Quality standard
A tool is not added to public discovery until it has a useful workflow, clear limitations, working output, and a status in the controlled relaunch registry.
1. Tool selection
We prioritize practical tools for image, PDF, text, and developer workflows. Random, novelty, or thin legacy tools stay out of public discovery until they have a clear use case and a stronger implementation.
2. Implementation
Rebuilt tools use a wide, tool-first layout so the main interface appears before long explanatory content.

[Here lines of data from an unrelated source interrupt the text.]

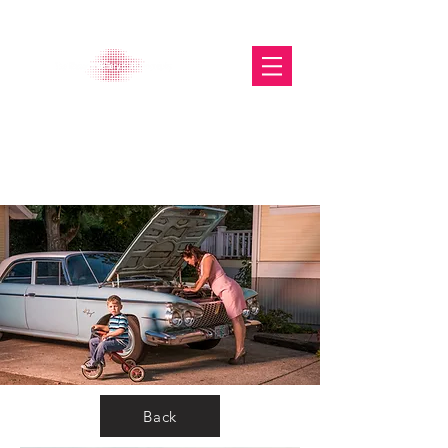
The Glasgow Gallery of
Photography
Back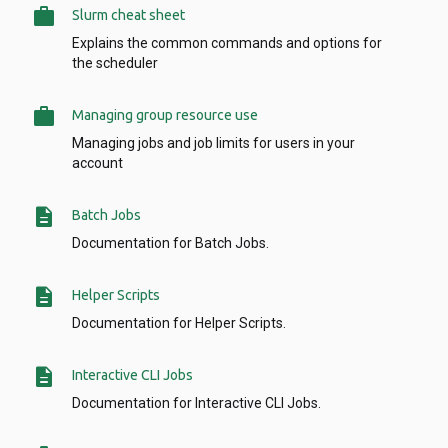
work
Slurm cheat sheet
Explains the common commands and options for
the scheduler
work
Managing group resource use
Managing jobs and job limits for users in your
account
description
Batch Jobs
Documentation for Batch Jobs.
description
Helper Scripts
Documentation for Helper Scripts.
description
Interactive CLI Jobs
Documentation for Interactive CLI Jobs.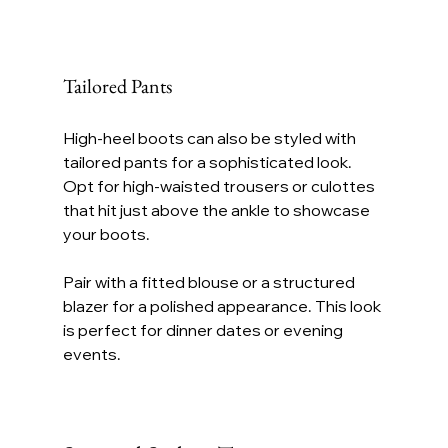
Tailored Pants
High-heel boots can also be styled with 
tailored pants for a sophisticated look. 
Opt for high-waisted trousers or culottes 
that hit just above the ankle to showcase 
your boots.
Pair with a fitted blouse or a structured 
blazer for a polished appearance. This look 
is perfect for dinner dates or evening 
events.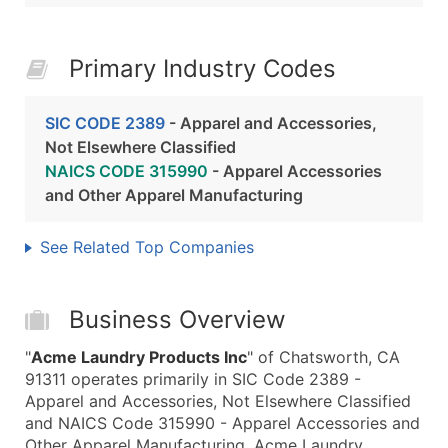
Primary Industry Codes
SIC CODE 2389
- Apparel and Accessories,
Not Elsewhere Classified
NAICS CODE 315990
- Apparel Accessories
and Other Apparel Manufacturing
See Related Top Companies
Business Overview
"
Acme Laundry Products Inc
" of Chatsworth, CA
91311 operates primarily in SIC Code 2389 -
Apparel and Accessories, Not Elsewhere Classified
and NAICS Code 315990 - Apparel Accessories and
Other Apparel Manufacturing. Acme Laundry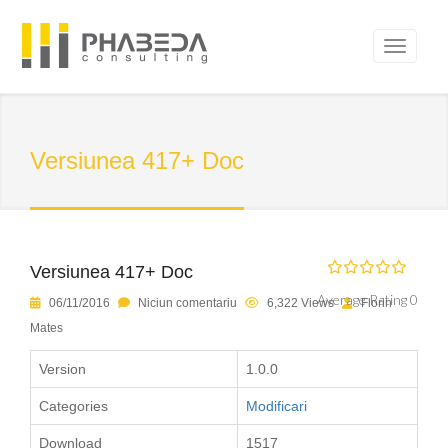
Versiunea 417+ Doc
Versiunea 417+ Doc
Average Rating 0
06/11/2016
Niciun comentariu
6,322 Views
Florin
Mates
Version
1.0.0
Categories
Modificari
Download
1517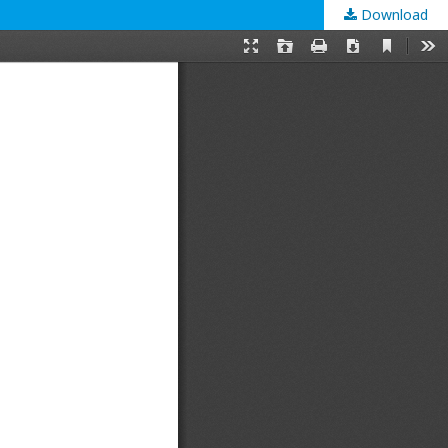
Download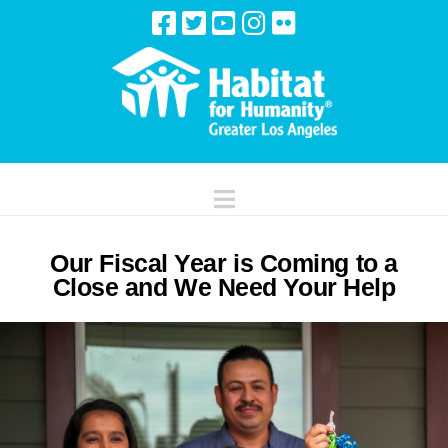
Navigation
Our Fiscal Year is Coming to a
Close and We Need Your Help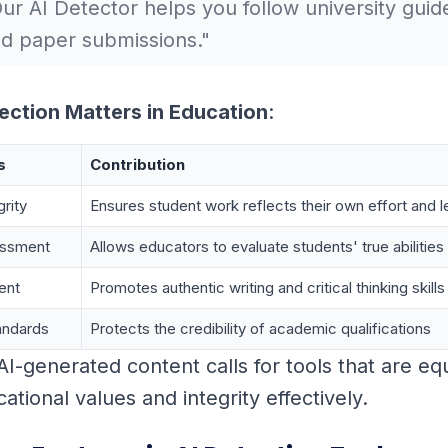
ur AI Detector helps you follow university guide
d paper submissions."
ection Matters in Education
:
s
Contribution
rity
Ensures student work reflects their own effort and l
essment
Allows educators to evaluate students' true abilities
ent
Promotes authentic writing and critical thinking skills
andards
Protects the credibility of academic qualifications
 AI-generated content calls for tools that are e
tional values and integrity effectively.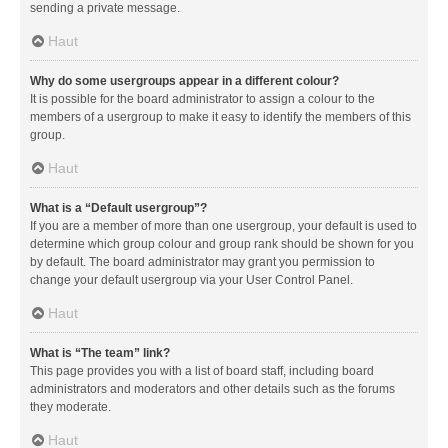
sending a private message.
Haut
Why do some usergroups appear in a different colour?
It is possible for the board administrator to assign a colour to the
members of a usergroup to make it easy to identify the members of this
group.
Haut
What is a “Default usergroup”?
If you are a member of more than one usergroup, your default is used to
determine which group colour and group rank should be shown for you
by default. The board administrator may grant you permission to
change your default usergroup via your User Control Panel.
Haut
What is “The team” link?
This page provides you with a list of board staff, including board
administrators and moderators and other details such as the forums
they moderate.
Haut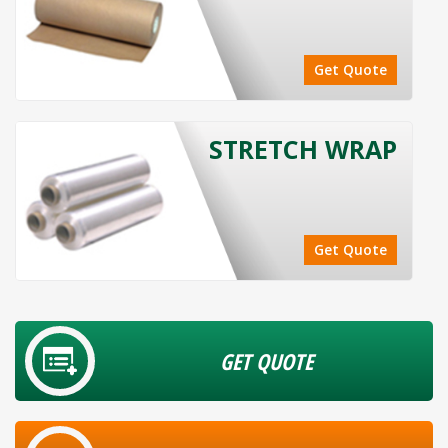
Get Quote
STRETCH WRAP
Get Quote
GET QUOTE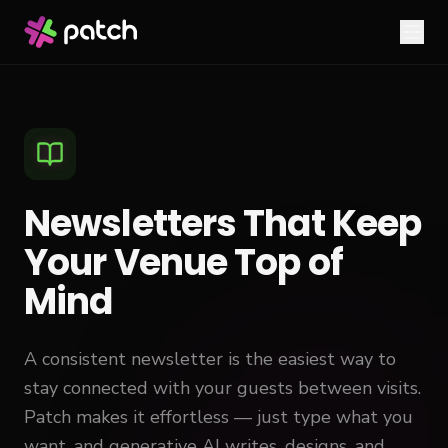
Newsletters That Keep
Your Venue Top of
Mind
A consistent newsletter is the easiest way to
stay connected with your guests between visits.
Patch makes it effortless — just type what you
want, and generative AI writes, designs, and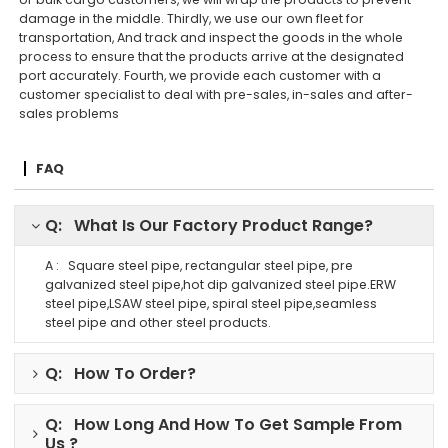
damage in the middle. Thirdly, we use our own fleet for
transportation, And track and inspect the goods in the whole
process to ensure that the products arrive at the designated
port accurately. Fourth, we provide each customer with a
customer specialist to deal with pre-sales, in-sales and after-
sales problems
FAQ
Q: What Is Our Factory Product Range?
A : Square steel pipe, rectangular steel pipe, pre
galvanized steel pipe,hot dip galvanized steel pipe.ERW
steel pipe,LSAW steel pipe, spiral steel pipe,seamless
steel pipe and other steel products.
Q: How To Order?
Q: How Long And How To Get Sample From
Us ?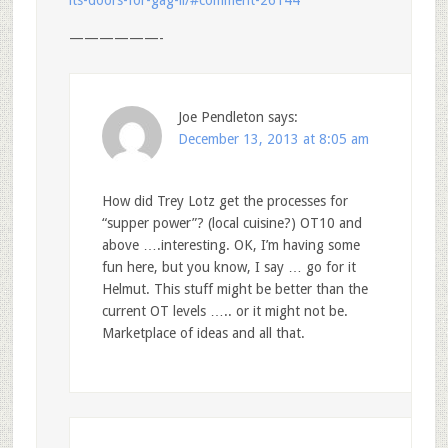
its-doors-for-gag-ii/#comment-26144
——————-
Joe Pendleton
says:
December 13, 2013 at 8:05 am
How did Trey Lotz get the processes for
“supper power”? (local cuisine?) OT10 and
above ….interesting. OK, I’m having some
fun here, but you know, I say … go for it
Helmut. This stuff might be better than the
current OT levels ….. or it might not be.
Marketplace of ideas and all that.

Supporting content is written around features the tool actually provides.
- Inputs, settings, previews, and downloads should be visible and responsive.
- Browser-only processing is used when it fits the workflow.
- Unsupported formats and browser limitations are stated clearly.
3. Functional testing
We check the main success path for every active tool: adding input, changing settings, generating output, copying or downloading results, and recovering from invalid input.
4. Browser and mobile testing
We review active pages on desktop and narrow mobile widths, looking for broken layouts, horizontal overflow, hidden controls, and text that does not fit its container.
5. Privacy review
Each tool needs an accurate processing note. We only describe a tool as local or browser-based when the implementation keeps submitted content on the device for that workflow.
6. Accessibility checks
Controls should be reachable by keyboard, labels should be meaningful, focus states should be visible, and page structure should remain understandable to assistive technology.
7. Error handling
Tools should show useful messages for invalid files, failed decoding, unsupported options, browser export failures, and empty input. The message should help the user fix the issue.
8. Updates
Active tool status, versions, and test dates are tracked in the relaunch registry. Product updates are recorded on the changelog when they affect public behavior.